Passage shown:
──────────────────────────────

A process  $p_i$  covers register r in configuration C if p is about to write to r (according to its state in C).

When a set of processes P covers a set of registers R in configuration C, if it is possible to perform a *block write*: a sequence of |R| consecutive write operations, one to each register in R, each by a different process in P. A block write to R fixes the values of all the registers in R. Because the order of steps in a block write does not change the resulting configuration, the configuration denoted by CP is well defined when |P| = |R|.

It is possible to restrict access to an object to limit which processes may apply which operations to it. For registers, we consider the following types of restrictions:

A register Y is single-writer if it is owned by one process, so that, in every execution, only its owner can write to Y. It is *c*-write if, at any configuration, at most *c* processes cover (i.e. are about to write to) Y. Note that those processes may be different in different executions, or at different configurations in the same execution. When c = 1, we say that the register is *exclusive-write*. Finally, a *concurrent-write* register does not restrict the way processes write to it.

We assume all registers are *multi-reader*, so that all processes may read from all registers. Throughout the paper, we assume that each process  $p_i$  owns one single-writer register, denoted  $r_i$ .

An implementation of an object of type X using r objects  $Y_1, \ldots, Y_\ell$ , provides, for every operation OP of X, a set of n procedures  $F_1, \ldots, F_n$ , one for each process. (Typically, the procedures are the same for all processes.) To execute OP on X, process  $p_i$  calls procedure  $F_i$ , which specifies the steps of  $p_i$  and, thus, the operations on  $Y_1, \ldots, Y_\ell$ . The worst-case number of steps performed by some process  $p_i$  executing procedure  $F_i$  is the step complexity of implementing OP.

An operation  $OP_i$  precedes operation  $OP_j$  (and  $OP_j$  follows operation  $OP_i$ ) in an execution  $\alpha$ , if the call to the procedure of  $OP_j$  appears in  $\alpha$  after the return from the procedure of  $OP_i$ .

Our proofs rely on a weak liveness property, called *solo* termination, which guarantees for any process  $p_i$  and configuration C,  $p_i$  returns within a finite number of steps in a  $p_i$ -only execution from C.

Let  $\alpha$  be a finite execution. Process  $p_i$  is *active* at the end of  $\alpha$  if  $\alpha$  includes a call of an implementation procedure without a matching return. The set of active processes at the end of  $\alpha$  is denoted *active*( $\alpha$ ).

The point contention at the end of  $\alpha$  is  $|active(\alpha)|$ .

──────────────────────────────

Collected material:
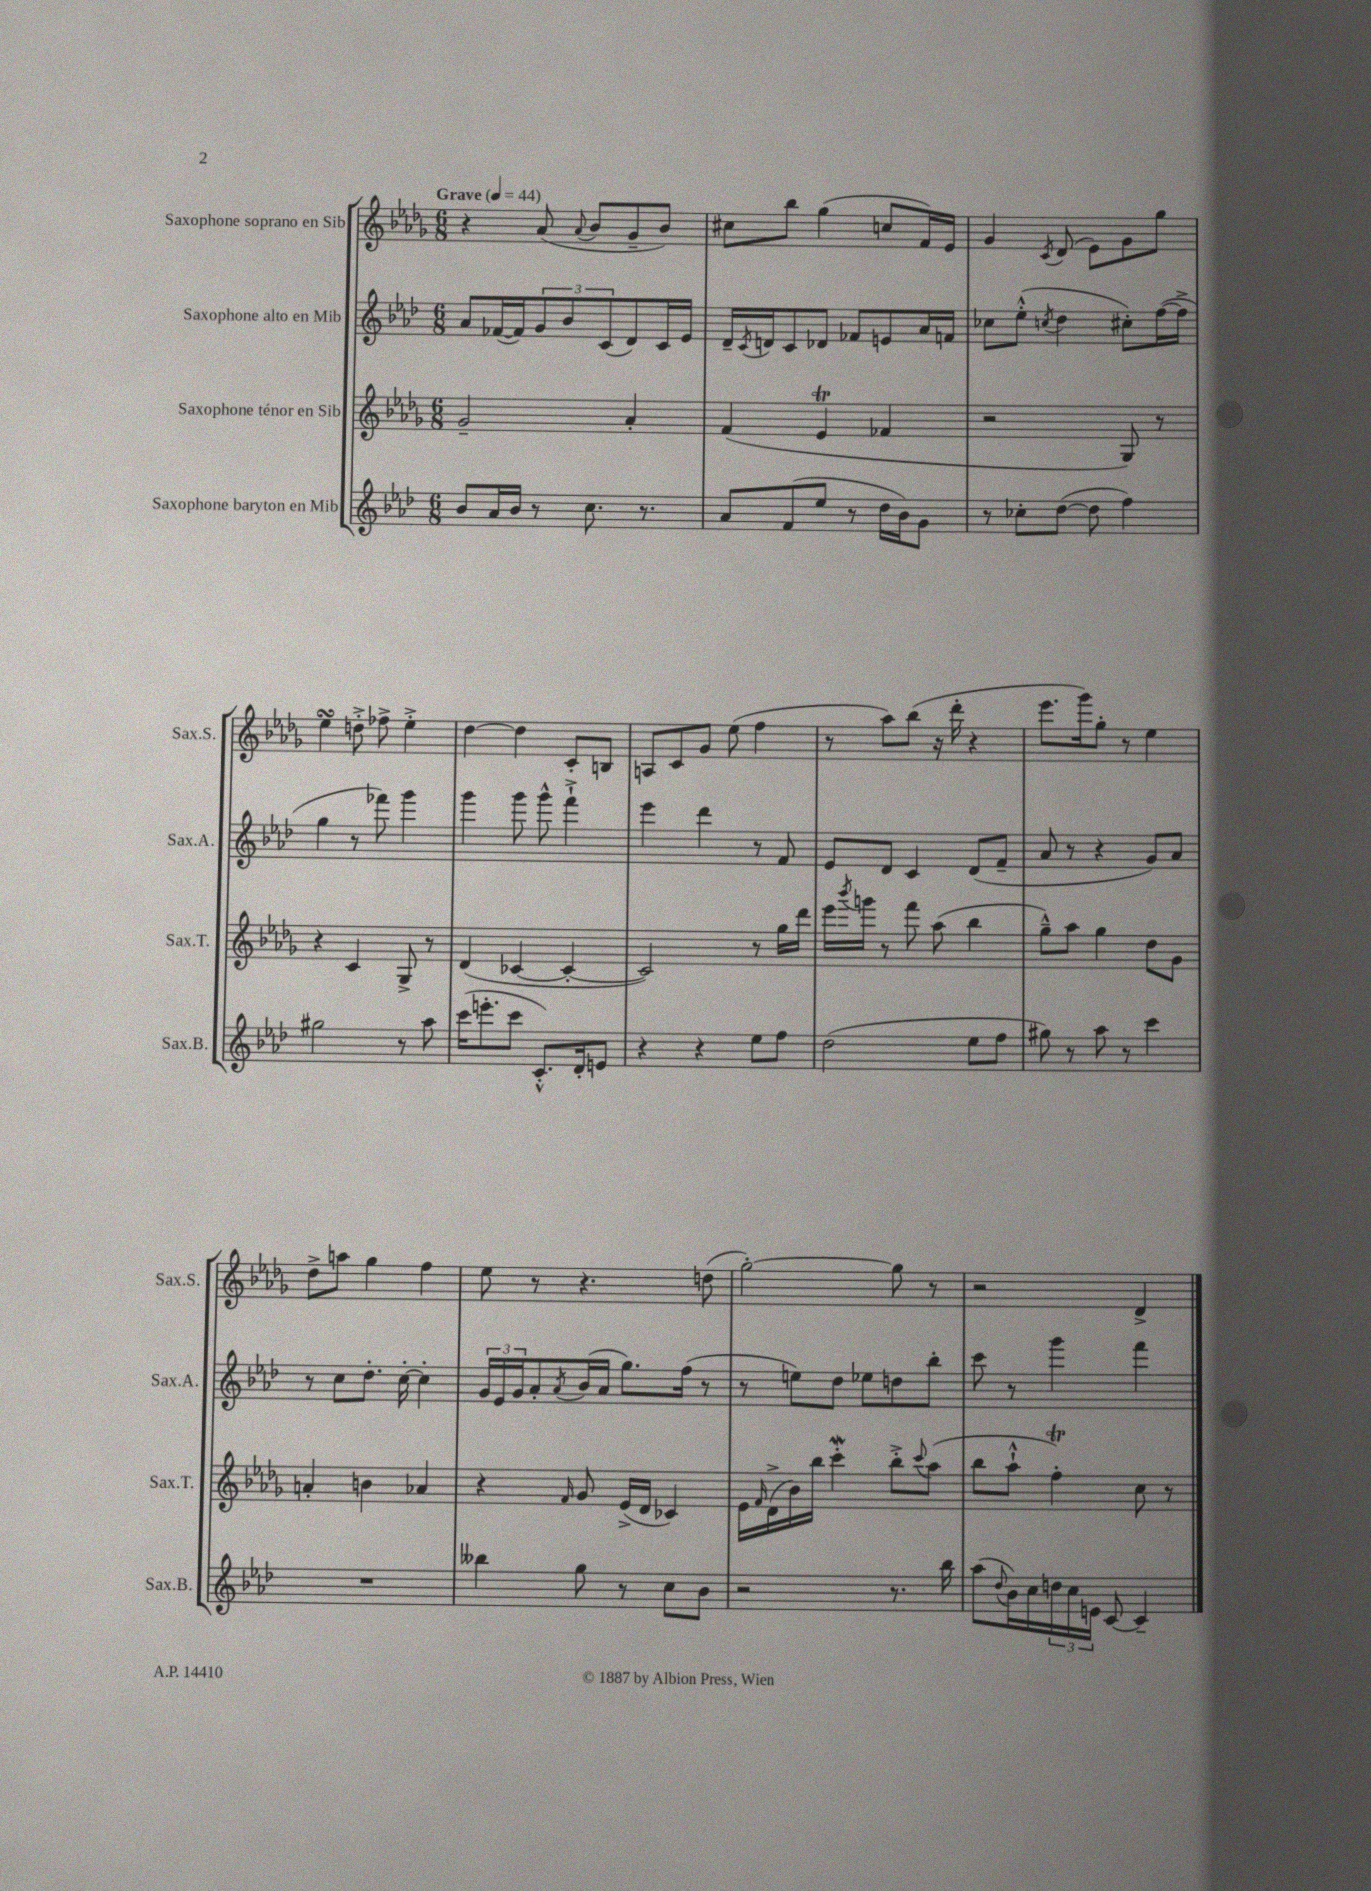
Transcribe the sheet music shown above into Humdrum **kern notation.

──────────────────────────────

What this exercise asks:
A. Which kinds of register does the register passage name? List every one.
B. Could you write out the register passage word for word, from "It is possible to restrict" to "write to it."?
C. Does the register passage support each statement below? Answer yes or no for each, and quote the deciding words.
(i) In a block write, each write to a register is made by a different process.
(ii) Solo termination is presented as a strong liveness property.
(iii) A concurrent-write register limits how processes may write to it.

Answers below:
A. single-writer, c-write, exclusive-write, concurrent-write, multi-reader

B.
It is possible to restrict access to an object to limit which processes may apply which operations to it. For registers, we consider the following types of restrictions:

A register Y is single-writer if it is owned by one process, so that, in every execution, only its owner can write to Y. It is *c*-write if, at any configuration, at most *c* processes cover (i.e. are about to write to) Y. Note that those processes may be different in different executions, or at different configurations in the same execution. When c = 1, we say that the register is *exclusive-write*. Finally, a *concurrent-write* register does not restrict the way processes write to it.

C.
(i) Yes: "each by a different process in P"
(ii) No: "a weak liveness property"
(iii) No: "does not restrict the way processes write to it"